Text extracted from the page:
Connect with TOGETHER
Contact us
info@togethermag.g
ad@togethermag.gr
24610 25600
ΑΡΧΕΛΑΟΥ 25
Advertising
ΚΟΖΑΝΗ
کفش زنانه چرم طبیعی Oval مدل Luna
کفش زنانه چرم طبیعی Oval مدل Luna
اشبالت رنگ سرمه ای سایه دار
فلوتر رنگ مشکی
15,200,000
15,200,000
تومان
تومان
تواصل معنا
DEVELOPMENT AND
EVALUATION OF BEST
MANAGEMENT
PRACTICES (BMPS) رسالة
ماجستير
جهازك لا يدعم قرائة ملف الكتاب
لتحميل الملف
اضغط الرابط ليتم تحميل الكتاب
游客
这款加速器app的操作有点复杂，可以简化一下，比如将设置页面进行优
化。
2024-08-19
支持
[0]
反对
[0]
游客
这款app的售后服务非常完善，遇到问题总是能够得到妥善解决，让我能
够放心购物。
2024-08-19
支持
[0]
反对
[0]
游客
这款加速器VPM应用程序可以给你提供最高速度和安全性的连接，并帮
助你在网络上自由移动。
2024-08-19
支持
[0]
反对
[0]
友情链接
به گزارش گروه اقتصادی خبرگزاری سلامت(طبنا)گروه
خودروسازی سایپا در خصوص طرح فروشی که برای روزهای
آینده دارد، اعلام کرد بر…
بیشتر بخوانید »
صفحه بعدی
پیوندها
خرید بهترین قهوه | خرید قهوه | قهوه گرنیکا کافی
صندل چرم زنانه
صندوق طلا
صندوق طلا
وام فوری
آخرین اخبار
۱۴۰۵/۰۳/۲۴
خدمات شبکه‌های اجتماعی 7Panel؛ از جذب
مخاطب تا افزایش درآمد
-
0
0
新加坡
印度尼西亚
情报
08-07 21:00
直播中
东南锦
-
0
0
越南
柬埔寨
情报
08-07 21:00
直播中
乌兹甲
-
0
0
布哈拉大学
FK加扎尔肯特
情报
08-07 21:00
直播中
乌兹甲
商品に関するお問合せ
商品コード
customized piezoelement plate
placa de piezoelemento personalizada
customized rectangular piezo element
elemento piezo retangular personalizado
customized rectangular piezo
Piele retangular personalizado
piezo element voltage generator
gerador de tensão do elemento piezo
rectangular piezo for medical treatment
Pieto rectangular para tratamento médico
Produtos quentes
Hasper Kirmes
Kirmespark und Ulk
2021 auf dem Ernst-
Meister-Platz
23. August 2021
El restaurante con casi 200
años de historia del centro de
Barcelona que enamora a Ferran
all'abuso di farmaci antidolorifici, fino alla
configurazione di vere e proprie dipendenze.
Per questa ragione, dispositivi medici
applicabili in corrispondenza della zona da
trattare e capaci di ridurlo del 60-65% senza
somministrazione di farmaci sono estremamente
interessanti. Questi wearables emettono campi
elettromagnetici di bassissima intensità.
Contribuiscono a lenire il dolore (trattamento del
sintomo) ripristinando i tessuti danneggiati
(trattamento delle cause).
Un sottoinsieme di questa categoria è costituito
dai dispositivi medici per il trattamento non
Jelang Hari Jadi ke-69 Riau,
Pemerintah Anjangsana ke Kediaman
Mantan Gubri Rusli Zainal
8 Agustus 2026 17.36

> [EXERCISE GOAL] Across all the entries, substitute "Marketing" for "Advertising" and give the lines again, changing nothing else.

> [SOLUTION]
Connect with TOGETHER
Contact us
info@togethermag.g
ad@togethermag.gr
24610 25600
ΑΡΧΕΛΑΟΥ 25
Marketing
ΚΟΖΑΝΗ
کفش زنانه چرم طبیعی Oval مدل Luna
کفش زنانه چرم طبیعی Oval مدل Luna
اشبالت رنگ سرمه ای سایه دار
فلوتر رنگ مشکی
15,200,000
15,200,000
تومان
تومان
تواصل معنا
DEVELOPMENT AND
EVALUATION OF BEST
MANAGEMENT
PRACTICES (BMPS) رسالة
ماجستير
جهازك لا يدعم قرائة ملف الكتاب
لتحميل الملف
اضغط الرابط ليتم تحميل الكتاب
游客
这款加速器app的操作有点复杂，可以简化一下，比如将设置页面进行优
化。
2024-08-19
支持
[0]
反对
[0]
游客
这款app的售后服务非常完善，遇到问题总是能够得到妥善解决，让我能
够放心购物。
2024-08-19
支持
[0]
反对
[0]
游客
这款加速器VPM应用程序可以给你提供最高速度和安全性的连接，并帮
助你在网络上自由移动。
2024-08-19
支持
[0]
反对
[0]
友情链接
به گزارش گروه اقتصادی خبرگزاری سلامت(طبنا)گروه
خودروسازی سایپا در خصوص طرح فروشی که برای روزهای
آینده دارد، اعلام کرد بر…
بیشتر بخوانید »
صفحه بعدی
پیوندها
خرید بهترین قهوه | خرید قهوه | قهوه گرنیکا کافی
صندل چرم زنانه
صندوق طلا
صندوق طلا
وام فوری
آخرین اخبار
۱۴۰۵/۰۳/۲۴
خدمات شبکه‌های اجتماعی 7Panel؛ از جذب
مخاطب تا افزایش درآمد
-
0
0
新加坡
印度尼西亚
情报
08-07 21:00
直播中
东南锦
-
0
0
越南
柬埔寨
情报
08-07 21:00
直播中
乌兹甲
-
0
0
布哈拉大学
FK加扎尔肯特
情报
08-07 21:00
直播中
乌兹甲
商品に関するお問合せ
商品コード
customized piezoelement plate
placa de piezoelemento personalizada
customized rectangular piezo element
elemento piezo retangular personalizado
customized rectangular piezo
Piele retangular personalizado
piezo element voltage generator
gerador de tensão do elemento piezo
rectangular piezo for medical treatment
Pieto rectangular para tratamento médico
Produtos quentes
Hasper Kirmes
Kirmespark und Ulk
2021 auf dem Ernst-
Meister-Platz
23. August 2021
El restaurante con casi 200
años de historia del centro de
Barcelona que enamora a Ferran
all'abuso di farmaci antidolorifici, fino alla
configurazione di vere e proprie dipendenze.
Per questa ragione, dispositivi medici
applicabili in corrispondenza della zona da
trattare e capaci di ridurlo del 60-65% senza
somministrazione di farmaci sono estremamente
interessanti. Questi wearables emettono campi
elettromagnetici di bassissima intensità.
Contribuiscono a lenire il dolore (trattamento del
sintomo) ripristinando i tessuti danneggiati
(trattamento delle cause).
Un sottoinsieme di questa categoria è costituito
dai dispositivi medici per il trattamento non
Jelang Hari Jadi ke-69 Riau,
Pemerintah Anjangsana ke Kediaman
Mantan Gubri Rusli Zainal
8 Agustus 2026 17.36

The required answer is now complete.